Era tão perfeito que deveria ser proibido. E para um erro, seu beijo era muito bom. Intoxicante, envolvente, inebriante. Por mais que estivessem arfando por falta de ar, não queriam se separar. Aos poucos se acalmaram. Maya arfou ao tomar consciência do que havia acabado de fazer. Botou as mãos na boca, em choque.

— Meu Deus, me desculpe por isso. — pediu. Passou as mãos por seus cabelos, como se quando os organizassem seus pensamentos também ficassem ordenados. — Não sei o que dizer. Acho que essa noite me deixou louca.

Anthony preferiu permanecer em silêncio a contar que se estava abalado por aquele toque. Fazia muito tempo que ninguém o tocava e menos tempo ainda que seu coração ficava acelerado daquele jeito. Por isso, teve a certeza do que faria em seguida. Maya ainda estava lamentando o seu movimento precipitado quando ele puxou o jeans da calça para cima revelando seu segredo.

— Todas as vezes que chove, minha perna dói. — ele disse massageando a prótese que se estendia desde o seu joelho até o final de sua perna. Os olhos de Maya quase saltaram das órbitas. — Antes eu usava a bebida para me remediar, mas a ressaca me matava. Não demorou muito tempo para que percebesse que quebrar coisas deixava a dor mais suportável.

Maya esticou a mão movida por sua curiosidade. Fixou os olhos no rosto de Anthony, pedindo sua permissão e ele assentiu. Tocou na superfície plana, sentindo falta do calor característico daquela região e deixou que seu dedo deslizasse até a panturrilha. Anthony aguardou apreensivo que a escritora dissesse algo. Estava surpreso consigo mesmo por permitir que alguém se aproximasse dele tão rápido.  Maya descansou a mão na coxa de Tony e apertou.

— É lindo — sussurrou e o viu suspirando aliviado. Mordeu o lábio batalhando em seu interior contra a sua curiosidade irrefreável. — Mas se dói, por que você não troca?

Anthony segurou a mão de Maya novamente preso em seus pensamentos.

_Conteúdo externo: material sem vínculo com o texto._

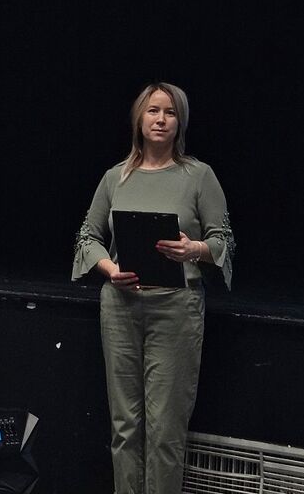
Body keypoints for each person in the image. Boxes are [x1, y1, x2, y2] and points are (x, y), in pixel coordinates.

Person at [71, 82, 235, 494]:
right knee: (124, 426)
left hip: (175, 308)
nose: (161, 119)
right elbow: (87, 237)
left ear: (180, 122)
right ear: (139, 119)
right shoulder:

— Não é a dor física que me faz pirar — ele explicou. — É a lembrança de antes. Estava chovendo muito no dia em que perdi a minha perna e quase não conseguia enxergar nada. Disseram que tive sorte por pisar em uma mina de baixa precisão e perder só a perna. — bufou. — Incrível a visão que as pessoas têm de sorte.

Maya deu um leve aperto na perna dele.

— Sinto muito.

Ele a encarou.

— Por que está se desculpando? Foi você quem colocou a mina lá? — provocou e suspirou abaixando a perna da calça e escondendo sua prótese novamente. Forçou que o bom humor que o tinha feito sair de casa retornasse e que se tornasse mútuo entre ele e Maya. — Vamos! — chamou levantando-se. — Precisamos entregar os doces às crianças antes que encham nossa casa de papel higiênico.

Maya assentiu concordando. Deu um último olhar para a perna de Anthony e se aliviou por ter mais tempo antes de contar o seu segredo.